Jan Abram MaritzFull Name: Jan Abram Maritz

Position: Senior Lecturer

Company/Organisations: University of Pretoria

Date and Place of Birth: 5 July 1978 – Welkom

Education: MEng (Mining Engineering), COM REC, MMC

First Job: HTH Sales Rep

Personal Best Achievement/s: Advancing through all the spheres of Mining at a young age.

Philosophy of Life: Life is too short for cold coffee

Favourite Food/Drink: Good steak and beer

Favourite Sport: Athletics

1. How did your career in the mining industry begin and where are you now?

I was recruited by a gold mining company whilst still at school in Bloemfontein. On the application form, I chose CIVIL ENGINEERING as my first and only choice. At the interview they offered the Mining Bursary and I accepted. After graduating, I completed the training programme and my responsible mining contracts under the graduate programme.

Following a whirlpool of activities, I am back in academia, lecturing Strata Control and Rock Engineering and related modules in other subjects.

2. Why did you choose Rock Engineering?

I did not choose RE, it chose me. In my Production Supervisor promotion course, the vacancy opened up for a Strata Control Officer.

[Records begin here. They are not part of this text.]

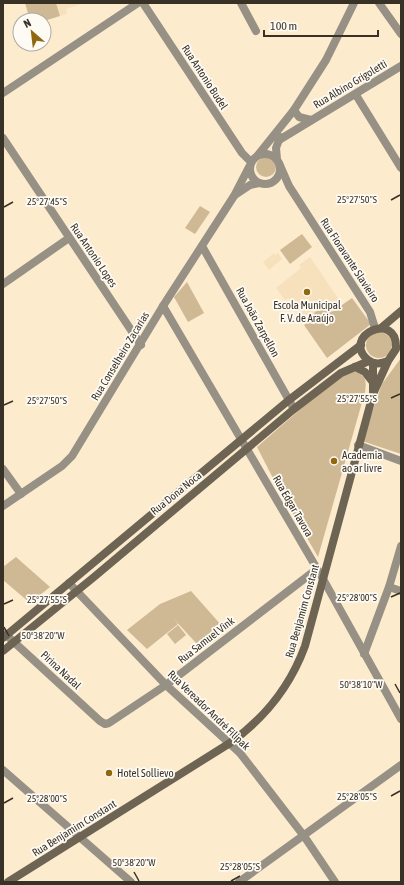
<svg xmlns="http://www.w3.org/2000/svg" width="404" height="885" viewBox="0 0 404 885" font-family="'Asap Condensed',sans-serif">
<rect width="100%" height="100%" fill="#fdebce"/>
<g fill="#f7e1bd">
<polygon points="56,3 84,3 66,9 67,14 60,16"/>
<polygon points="274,253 275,255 278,253 282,259 269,270 263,262"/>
<polygon points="310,257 342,304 332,312 326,304 314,313 316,317 307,323 289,298 285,300 276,288 301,268 299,265"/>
</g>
<g fill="#cfb995">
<polygon points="25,3 56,3 60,16 44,21 30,20"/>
<circle cx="266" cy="167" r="10"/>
<polygon points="200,206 210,212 195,234 185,228"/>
<polygon points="302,234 312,247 290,264 280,250"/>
<polygon points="187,282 204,313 188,322 174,297"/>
<polygon points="352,298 371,324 327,358 304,325 316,317 314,313 326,304 332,312"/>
<circle cx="379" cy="345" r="13"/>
<polygon points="401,358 401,454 362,441 382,384"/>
<path d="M351 370C365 375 367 378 365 392L318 557 278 488 257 447 335 379Z"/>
<polygon points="16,557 50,587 30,603 3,580 3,567"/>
<polygon points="191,591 222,626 197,644 172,617 178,624 147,649 127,630 160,604"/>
<polygon points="178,625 186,635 175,644 167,634"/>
</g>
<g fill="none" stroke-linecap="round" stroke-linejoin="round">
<g stroke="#979084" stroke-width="8">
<polyline points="143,3 242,153 251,162"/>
<polyline points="241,3 256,31"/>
<polyline points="379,3 401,34"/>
<polyline points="3,93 138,3"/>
<polyline points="356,95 401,168"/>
<polyline points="294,110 299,117 311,120"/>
<polyline points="3,138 141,345"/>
<polyline points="279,140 401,66"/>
<circle cx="265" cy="169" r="15"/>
<polyline points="258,155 294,110 326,60 354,3"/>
<polyline points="277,159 276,148 280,137"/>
<polyline points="279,163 289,186 370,312 375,328"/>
<polyline points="235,195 250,185 259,183"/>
<polyline points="202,246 294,409"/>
<polyline points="3,284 69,238"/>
<polyline points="163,306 323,579 401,719"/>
<polyline points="358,445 401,461"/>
<polyline points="3,469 21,494"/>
<polyline points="3,506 62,466 72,456 163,306 234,196 249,167"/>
<polyline points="69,583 166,685 240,753 304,836 335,882"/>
<polyline points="389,587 401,591"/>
<polyline points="3,632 100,721 105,724 109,723 166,685 317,569"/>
<polyline points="364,654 389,587 401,546"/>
<polyline points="3,770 131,882"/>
<polyline points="239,882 401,765"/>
</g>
<g stroke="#6e6453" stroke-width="8">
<polyline points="381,328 401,311"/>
<polyline points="355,367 365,372 372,381"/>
<polyline points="373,391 373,363"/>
<polyline points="3,638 289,400 361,345"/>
<polyline points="3,651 94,577 294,409 341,373 369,361"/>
<path d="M8 882 230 743C265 718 290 687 305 646L373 394 388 361 396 349C398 309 340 336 368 360 374 365 381 364 388 361"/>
</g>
</g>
<path fill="none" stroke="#383126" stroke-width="1.5" d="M391 200 400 195M4 207 13 202M391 398 400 394M4 405 13 401M391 597 400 593M4 604 13 600M4 627 9 636M395 684 400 693M391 796 400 791M4 803 13 798M134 872 139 881M231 881 240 876"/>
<g fill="#91680f" stroke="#fefbf5" stroke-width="1.5">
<circle cx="307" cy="292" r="4"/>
<circle cx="334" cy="461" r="4"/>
<circle cx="109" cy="773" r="4"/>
</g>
<g text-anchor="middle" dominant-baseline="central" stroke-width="3.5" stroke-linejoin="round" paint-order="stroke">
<g font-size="11" fill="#383126" stroke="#fefbf5">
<text transform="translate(205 77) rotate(57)">Rua Antonio Budel</text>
<text transform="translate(350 84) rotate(-31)">Rua Albino Grigoletti</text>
<text transform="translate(94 255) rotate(56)">Rua Antonio Lopes</text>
<text transform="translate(350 260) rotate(57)">Rua Fioravante Slavieiro</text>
<text transform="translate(258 322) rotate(61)">Rua João Zarpellon</text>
<text transform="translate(120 356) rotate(-59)">Rua Conselheiro Zacarias</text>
<text transform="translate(176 493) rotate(-39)">Rua Dona Noca</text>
<text transform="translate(293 506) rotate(60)">Rua Edgar Tavora</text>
<text transform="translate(302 611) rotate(-74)">Rua Benjamim Constant</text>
<text transform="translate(206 640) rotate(-38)">Rua Samuel Vink</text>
<text transform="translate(61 670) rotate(43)">Pirina Nadal</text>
<text transform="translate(209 710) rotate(44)">Rua Vereador André Filipak</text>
<text transform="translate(74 828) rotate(-32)">Rua Benjamim Constant</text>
</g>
<g font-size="11" fill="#383126" stroke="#fefbf5" text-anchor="start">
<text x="307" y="305" text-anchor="middle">Escola Municipal<tspan x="307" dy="13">F. V. de Araújo</tspan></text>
<text x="342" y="455">Academia<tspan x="342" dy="13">ao ar livre</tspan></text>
<text x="117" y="773">Hotel Sollievo</text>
</g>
</g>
<g font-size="10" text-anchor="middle" fill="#383126" stroke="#fefbf5" stroke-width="3.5" stroke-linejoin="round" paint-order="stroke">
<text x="357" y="203">25°27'50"S</text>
<text x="47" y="205">25°27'45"S</text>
<text x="357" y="402">25°27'55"S</text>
<text x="47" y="404">25°27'50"S</text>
<text x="357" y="601">25°28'00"S</text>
<text x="47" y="603">25°27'55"S</text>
<text x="43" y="639">50°38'20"W</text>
<text x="361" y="688">50°38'10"W</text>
<text x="357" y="800">25°28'05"S</text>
<text x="47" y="802">25°28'00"S</text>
<text x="134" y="866">50°38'20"W</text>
<text x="240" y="870">25°28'05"S</text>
</g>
<rect width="404" height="885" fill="none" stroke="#383126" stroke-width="8"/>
<g transform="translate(32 32) rotate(332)"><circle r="19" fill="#fefbf5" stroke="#afaaa2"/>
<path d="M0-3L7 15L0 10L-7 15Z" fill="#91680f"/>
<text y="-6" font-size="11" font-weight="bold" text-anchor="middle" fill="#383126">N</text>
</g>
<path d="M264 30v6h114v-6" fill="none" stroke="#383126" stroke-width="2"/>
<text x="270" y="30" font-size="12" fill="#383126" stroke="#fefbf5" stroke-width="3" paint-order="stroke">100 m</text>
</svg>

Having had Prof Handley as my lecturer at varsity, and enjoying the challenges of the specialist field, I saw the opportunity to get out of the repetitive nature of the production cycle.

3. Please tell us a bit more about your career journey?

Started as a learner graduate, completed my production training, and moved to a Rock Engineering Department. Completed the Strata and Rock Engineering ticket exams and sat in the Shaft Rock Engineering chair for a big gold producing company. After completing my Mine Managers Certificate, I joined a mining consulting firm sub-contracted for an international firm on mining projects (all commodities) globally, with the plan of expanding the then mining-only consultancy into also delivering Rock Engineering advisory services. When the expansion idea got shot down, I started my own Rock Engineering Consultancy business. In 2010 at an alumni meeting for the Tuks Mining graduates, I noticed the vacancy for a Rock Engineering lecturer and seized the opportunity to apply, and was appointed in 2011. One learns about a subject twice, while studying for it and while teaching it.

4. What are some areas that you believe will become of increasing importance in the near future of the rock engineering discipline?

Technical skills will always remain of utmost importance, although the ability to manage people and positively influence their decisions will start to step to the fore. As the Rock Engineer will in future experience more responsibility, he/she needs to learn the ability to manage people reporting to the Chair, directly and indirectly.

5. What advice would you offer people aspiring to be in your position?

You are responsible for yourself. People in your life can provide guidance and coaching, yet that is what it is – guidance. One can learn from others’ mistakes, but experience is gained by living life. Having all the necessary qualifications does not guarantee success or position – it is gained by being competent in what you do.

6. Who is your role model/mentor?

I do not follow a single person or model. My take on life is to allow the good in all to rub off and stick.

7. What is the best advice you have ever been given?

If you break a stick daily, you do not need to break them all on due date, meaning that if you do something every day, you do not have to do everything on the last day.